Corrida para garantir subsídio gera disparada nos pedidos de registro de usina solar

23/09/21 | São Paulo

Reportagem publicada pela Folha de S.Paulo

Setor elétrico teme que enxurrada de projetos comprometa planejamento da transmissão no país

Uma corrida pelo registro de novos projetos de energias renováveis preocupa autoridades do setor elétrico brasileiro, que temem impactos no bolso do consumidor com o aumento dos custos de transmissão de eletricidade no país.

O mercado vê um movimento de especulação com os registros, que estariam sendo obtidos por empresas interessadas apenas em negociar a papelada no futuro, o que poderia dificultar o planejamento do sistema elétrico brasileiro.

Em 2021, o número de pedidos de informações sobre acesso à rede para conexão de novas usinas renováveis praticamente triplicou, chegando a uma média de 43 por mês, contra 15 no ano anterior. Ao todo, entre janeiro e a última sexta (17), foram 387 pedidos, contra 185 em todo o ano de 2020.

O ONS (Operador Nacional do Sistema Elétrico) diz que a grande maioria vem de projetos de geração solar, com destaque para as regiões norte de Minas Gerais e oeste e sul da Bahia, que experimentam grande volume de investimentos nesse segmento.

A aceleração dos pedidos é fruto da lei 14.120 de 2021, que garantiu benefícios a projetos de fontes renováveis que solicitarem outorga para operação até do dia 2 de março de 2022. A partir daí, os projetos começam a perder gradualmente esse desconto.

O setor compara o cenário a uma “corrida do ouro” em busca de garantir o benefício, que é um desconto de 50% sobre a tarifa de uso do sistema de transmissão. “Este fato aumentou o interesse para a obtenção de autorização pelos empreendedores que desejam construir novas usinas.”, diz o ONS.

O pedido de informação de acesso é parte do processo de outorga e tem o objetivo de avaliar a viabilidade de conexão de um projeto à rede de transmissão. Quando não há capacidade disponível, os acessos dependem de investimentos na ampliação da rede, o que é definido pela EPE (Empresa de Pesquisa Energética).

* Dados apresentados *

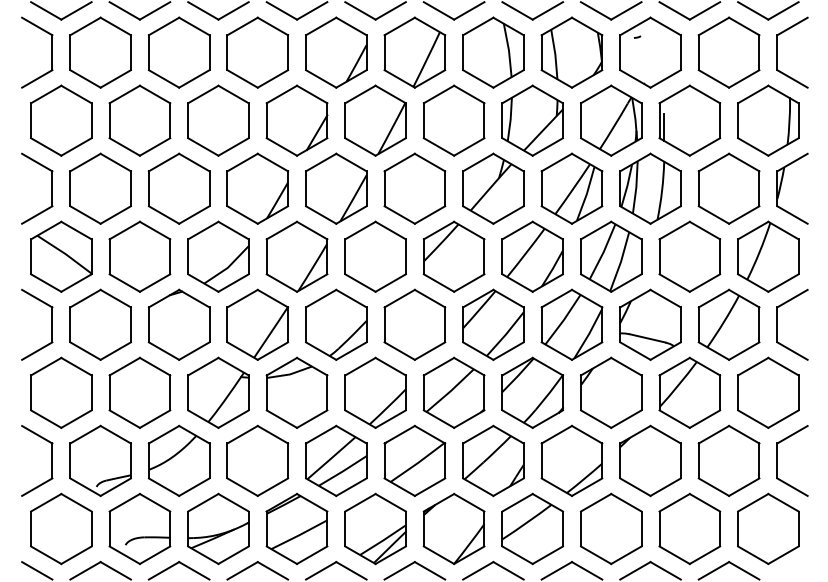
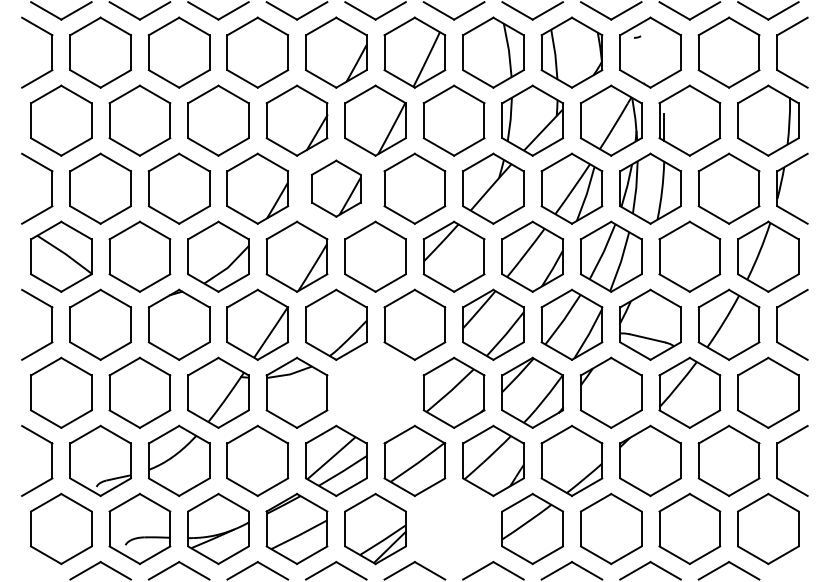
part at (336, 188) size: 63x73 px -> 51x59 px
part at (375, 392): present -> none
part at (453, 528): present -> none
line at (36, 570): present -> none
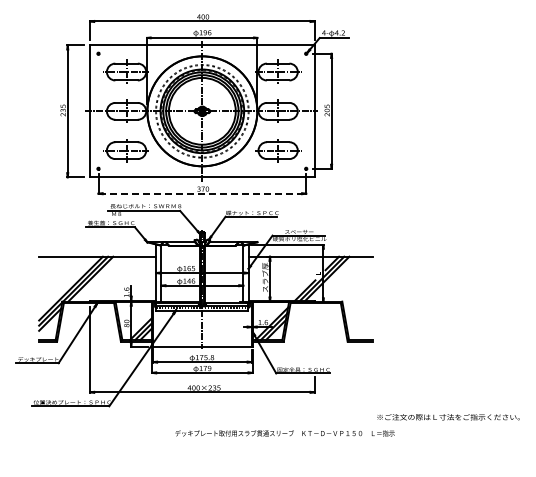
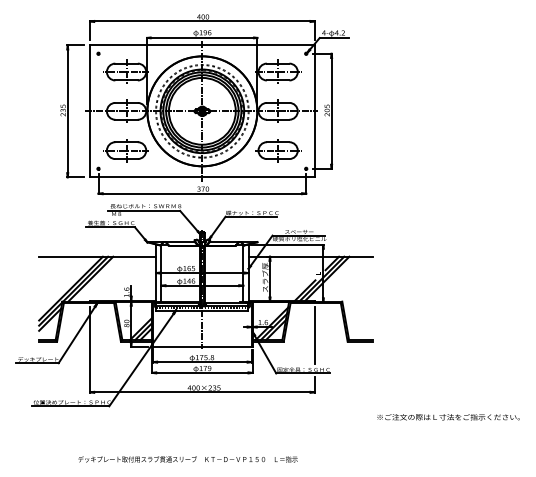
line at (202, 193): dashed -> solid
line at (314, 335): none -> present
text at (284, 433) position: (284, 433) -> (187, 459)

* Exercícios propostos *
1. Resuma a reportagem em duas frases.
2. Extraia da reportagem, por favor, o trecho que começa em "Em 2021, o número" e termina logo depois de "ano de 2020.".

* Resultados das tarefas *
1. Em 2021, os pedidos de informação de acesso à rede para novas usinas renováveis, em sua grande maioria solares, praticamente triplicaram, chegando a uma média de 43 por mês, contra 15 no ano anterior. O aumento decorre da lei 14.120 de 2021, que garante desconto de 50% na tarifa de uso do sistema de transmissão a projetos que solicitarem outorga até 2 de março de 2022, e autoridades do setor temem especulação e custos de transmissão maiores para o consumidor.

2.
Em 2021, o número de pedidos de informações sobre acesso à rede para conexão de novas usinas renováveis praticamente triplicou, chegando a uma média de 43 por mês, contra 15 no ano anterior. Ao todo, entre janeiro e a última sexta (17), foram 387 pedidos, contra 185 em todo o ano de 2020.